Regardless of the kind of corpus being searched, documents in IR contain words. End users want to search documents based on their content—based on the words they contain. Thus the words in all the documents in the corpus constitute the set of all possible search terms—the lexicon. The lexicon, or vocabulary, is the set of all possible search terms for a corpus. Fig. 1 illustrates this idea with a simple corpus containing 3 short documents. Note that the documents are simply text content; the format they were stored in (Word, HTML, PDF, etc.) is irrelevant here. The lexicon contains the set of possible search terms. The notion of a set means that duplicates are not allowed. A word appearing more than once in the corpus appears only once in the lexicon. Also note that the capitalization is irrelevant. Words appearing at the start of a sentence are normalized by converting them to lowercase, and even proper names are so normalized in this example. Note that the concept of a document is essentially plural: the document may hold many possible search terms. To describe exactly which ones it does hold, we need to separate the text of the document into its individual search terms. This separation process is called tokenization and each resulting output is called a token.

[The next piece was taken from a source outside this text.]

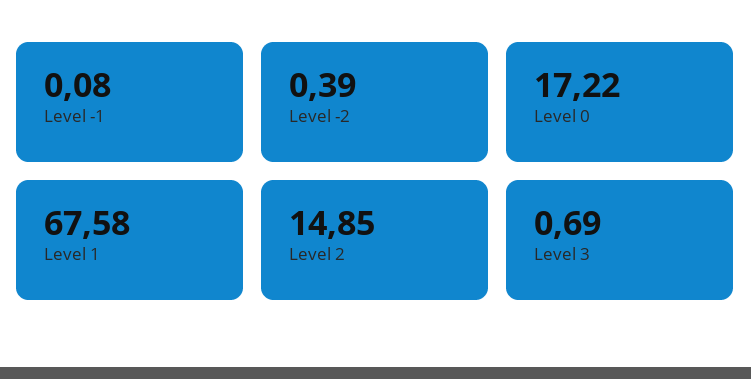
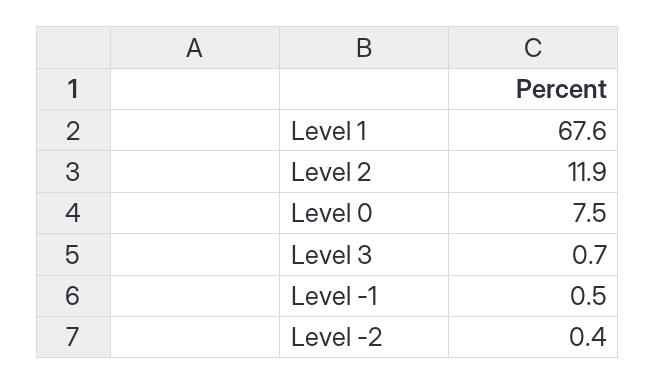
Level -1: 0.08 -> 0.5
Level 0: 17.22 -> 7.5
Level 2: 14.85 -> 11.9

Figure 1: The lexicon or vocabulary is the set of all possible search terms for a given corpus.

Search Engines

In I427, we will implement two different search engines. The first will be an engine allowing the user to return tweets from Twitter. The second, more complex engine will be a web search engine that returns web pages as results, similar to Google, Bing, or others. Note that the first sentence of this paragraph states that we will implement the search engine; this means that we will program them. In addition to learning the concepts of IR and the components of a search engine, we will have to write code that leads to the search engine performing its task of returning search results (documents) to the user in response to their information need.

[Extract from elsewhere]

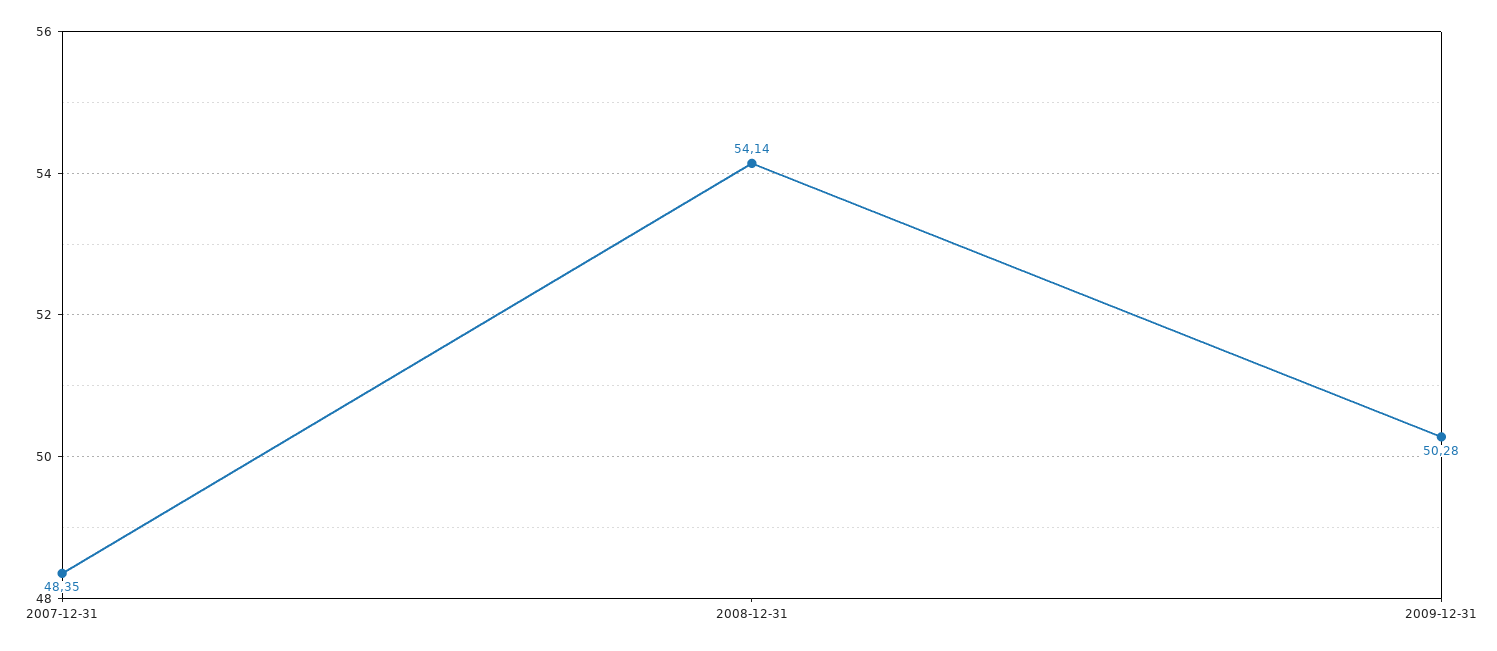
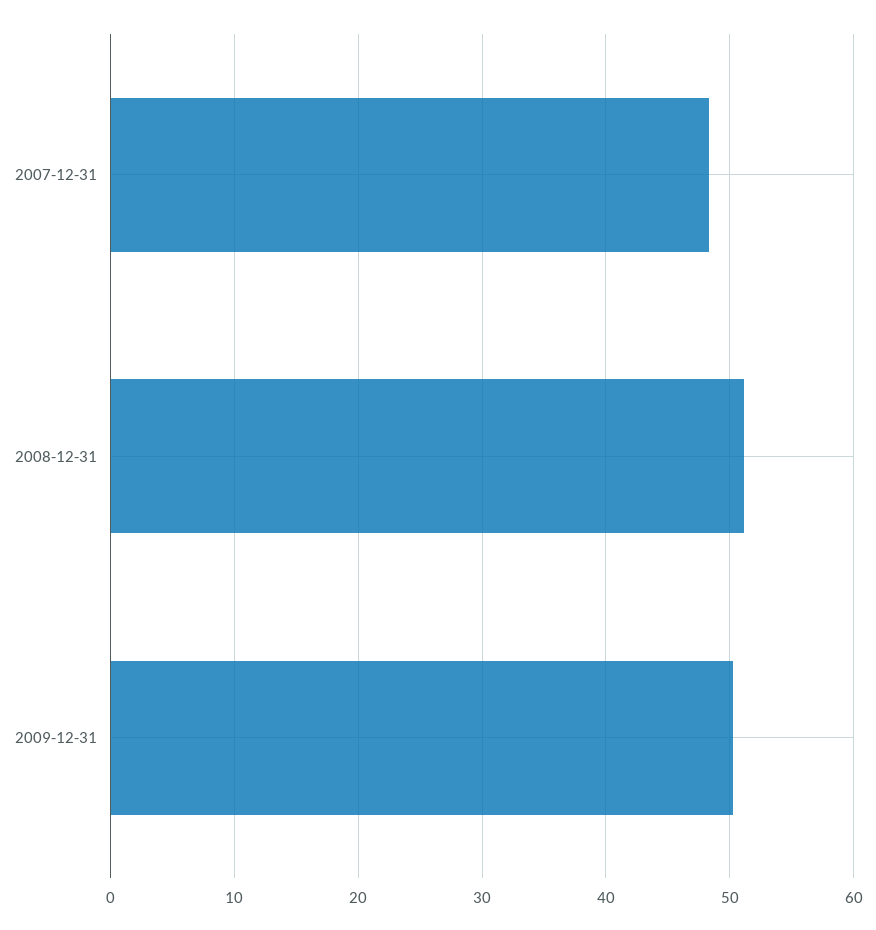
2008-12-31: 54.14 -> 51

A search engine is typically broken up into the components shown in Fig. 2. Each of them is described below. A key component of a search engine is the inverted index or more simply, just the index. It allows one to look up by search terms and retrieve related documents, similar to how an index in the back of a book lets you find page numbers related to the topic one looks up. The index cannot return results by itself, however. It must have access to the corpus in order to return documents, and it must have a way to convert the user’s information need into terms to look up in the index. The query engine is responsible for processing the users’ information need in this way. Finally, the corpus must be assembled in the first place. The crawler is responsible for processing documents for inclusion in the corpus.

The direction(s) of the arrows in Fig. 2 have meaning. They show the flow of information in a search engine (and as such are an example of a data-flow diagram). The crawler gathers document by crawling in order to assemble the corpus. The corpus’ contents are used to build the inverted index, and the inverted index’s data is used by the query processor to assemble search results. The query processor needs to be aware of the information need from the end user, and the query processor must return results to the end user. Thus, there is a two-way data exchange between the end user and the query process. Finally, the engine often returns documents to the end user, and the documents are not stored in the index; they are part of the corpus. The corpus also provides data to the query processor! The complete process of receiving and information need and returning results occurs in this order: 1. the end user specifies the information need, 2. The query processor uses the index to assemble preliminary results, 3. The results are returned to the end user. Unsophisticated search engines will carry out steps 1-3 as described. More sophisticated engines will process or refine the preliminary results before returning them to the end user.